**作業内容:**
(a) 魚沼酒造についての原文を三文に要約せよ。
(b) 魚沼酒造を紹介する原文の最後の文に続けて、その先を書き継げ。

**原文:**

◇ ◇ ◇ ◇ ◇ ◇ ◇

同じ辛口、旨口でも米の磨きが異なるだけで、味の深みも味わいが違うという世界を楽しんでもらいたい。そのためにも新潟県産の原料にこだわります。普通酒が一番と言われるようになりたいですね。
新潟県の南部に位置する十日町市。言わずもがな、日本豪雪地帯のトップクラスにあげられるほどの場所である。その地に1873年に創業した魚沼酒造は、酒を醸し続けている。
山々と信濃川に囲まれたこの地域は、妻有郷と呼ばれ、冬季になると2、3mもの雪が積もる豪雪地帯。じつはこの酒蔵を覆うように降り積もる雪は、酒造りに多くの恩恵をもたらしている。
「雪は暮らすものにとっては厄介な代物だけど、雪の安定した低温は酒造りに欠かせない麹菌や酵母などに最適な環境をもたらしてくれる。
同時に雑菌の繁殖を防ぎ、きめ細かい味わいを生み出す。新潟県の酒が淡麗といわれるのは、雪によって“低温長期発酵”が可能だからこそ」
と話すのは山口勝由社長。 魚沼酒造の日本酒は、淡麗辛口が多い新潟では稀な昔ながらの旨口が特徴。
春になり魚沼の山々から流れる豊富な雪解け水はミネラル分の少ない軟水であり、この軟水を仕込み水として使うことで、まろやかでキレのある味わいの日本酒に仕上がる。
米の旨みが最も感じられる旨口。だからこそ、山口社長の酒米への愛情はとにかく強い。
「水は酒造りにとって必要不可欠ですが、それは米も同じ。蔵と同じ地域で収穫される米も同じ水で育っているのだから、酒造りとの相性が悪いわけがない。
米は昔から私たちにとって大事なものだった。だから米を大事にきちんと活かすのが、酒蔵としては当たり前のこと」

◇ ◇ ◇ ◇ ◇ ◇ ◇

**資料:**

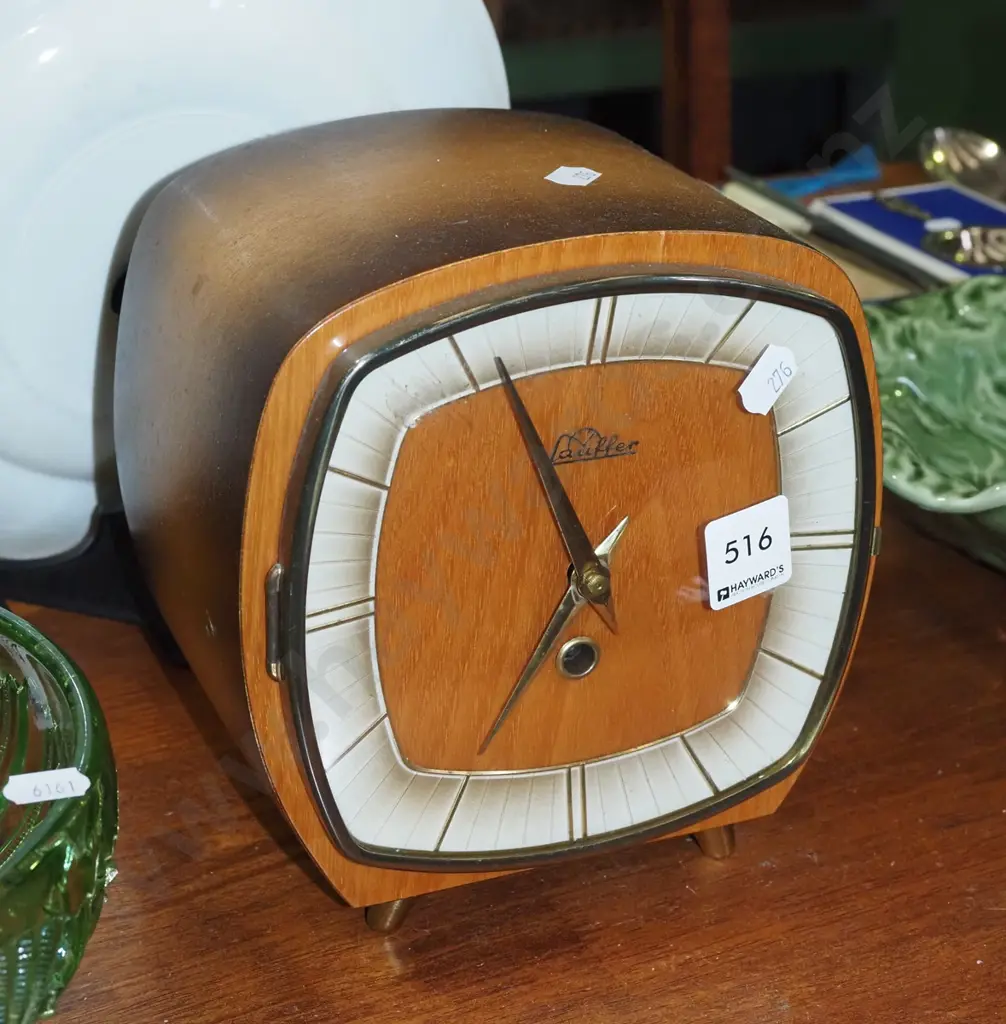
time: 6:55
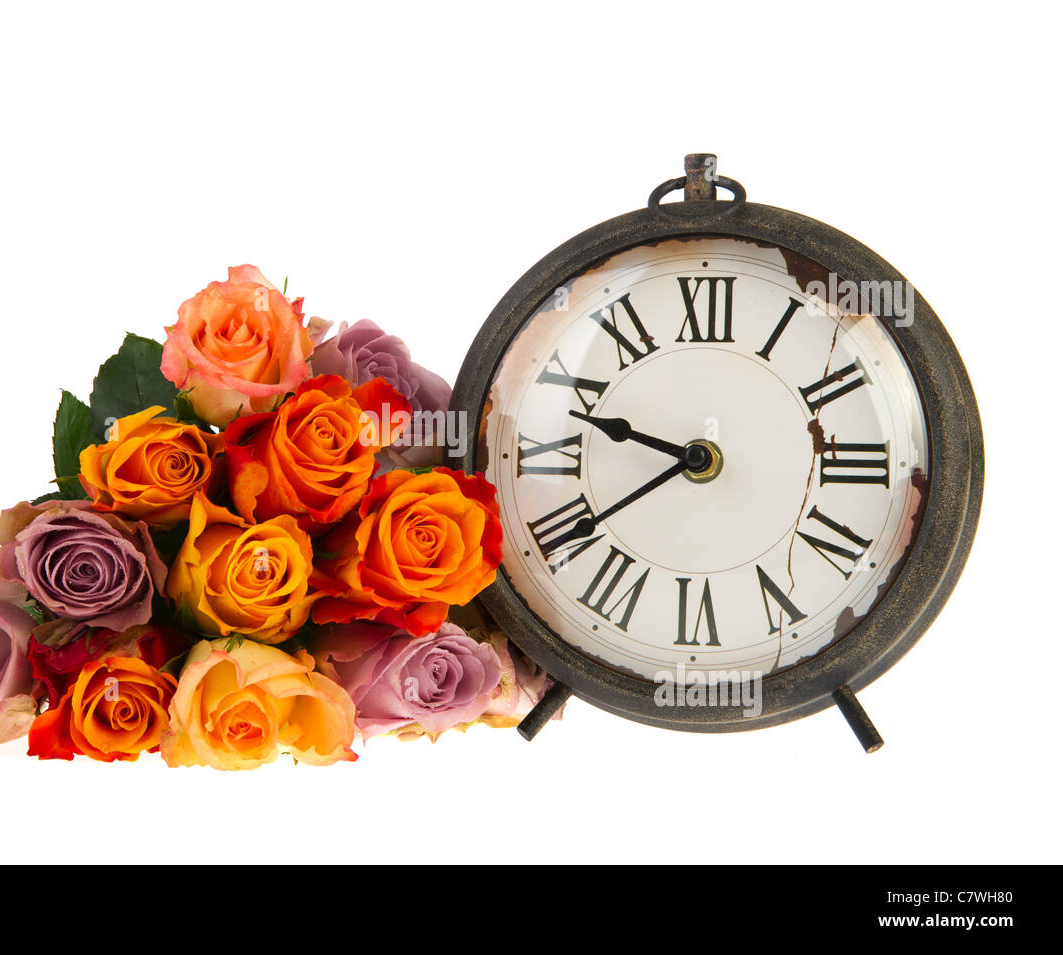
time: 9:39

◇ ◇ ◇ ◇ ◇ ◇ ◇

**各作業の解答:**
(a) 魚沼酒造は1873年、豪雪地帯として知られる新潟県十日町市に創業した酒蔵である。山口勝由社長によると、雪による安定した低温は麹菌や酵母に適した環境をもたらし、雑菌の繁殖を防ぐ。同蔵の日本酒は淡麗辛口が多い新潟では稀な昔ながらの旨口が特徴で、社長は雪解けの軟水と同じ地域で育つ米を大事に活かすことを当たり前だと考えている。

(b)
酒造りに使う酒米のうち、五百万石や越淡麗は新潟県産の良質なものを厳選。生産量の少ない亀の尾は、同じ水脈が流れている十日町市の農家との契約栽培にこだわっている。
「地元の酒米にこだわる清酒蔵も増えてきた。地元の米で醸してこその地酒だと私は思う。うちは弟に造りを任せているけれど、お互い流行りに乗らない身の丈にあった酒造りをしようといつも話し合います」
蔵のある地元は、米の名産地ゆえに高収入が得られるコシヒカリを作る農家がほとんど。その農家と何度も話し合って酒米を作ってくれる人を増やしたそうだ。
「酒米を作る農家がまだまだ少ない。だからといってひとつの地域だけに固執すると、万が一その地域の米の出来が悪いとその年の酒造りができない。だから酒米は分散して調達しなくては。酒造りにおいては原料が何よりも一番大切」
酒造りに適した軟らかな水と良質な酒米。これらが揃ってうまい酒ができないはずがないという山口社長。
ここ数年、独自の酵母を開発する酒蔵が増える中、弟の山口為由杜氏は一貫して「新潟酵母」を使用する姿勢を崩さないのもこちらの特徴だ。
「家族経営の小さな酒蔵はとにかく何もかも規模が小さい。昔から新潟県産の米と酵母、そして地元の水で造り続けるしかありません。このオール新潟の日本酒こそ魚沼酒造の味です。
今風に飲みやすいように改良する点もありますが、基本は変えない。これしかない」
地域に根ざした酒蔵。その気持ちは代表銘柄『天神囃子』にも見られる。天神囃子とは妻有地方でずっと唄い継がれている祝い唄であり、元々は稲作豊穣を祈願する神事唄であった。
「元々違う銘柄だったのですが、昭和55(1980)年ごろ身近に縁起のよい名前があることに気づき変えた。おかげで祝席や吉事の際に地元の人が多く求めてくれるようになりました」
と、山口社長。『天神囃子』はめでたい席には欠かせない祝い酒として地域に根付き、そのため県外に出回るのは全出荷量のわずか1割程度とか。新潟市ですらなかなか見つけられない隠れた銘酒だ。
過去には全国酒類コンクールで、特別本醸造酒が本醸造酒部門で1位を受賞するほど高く評価された逸品である。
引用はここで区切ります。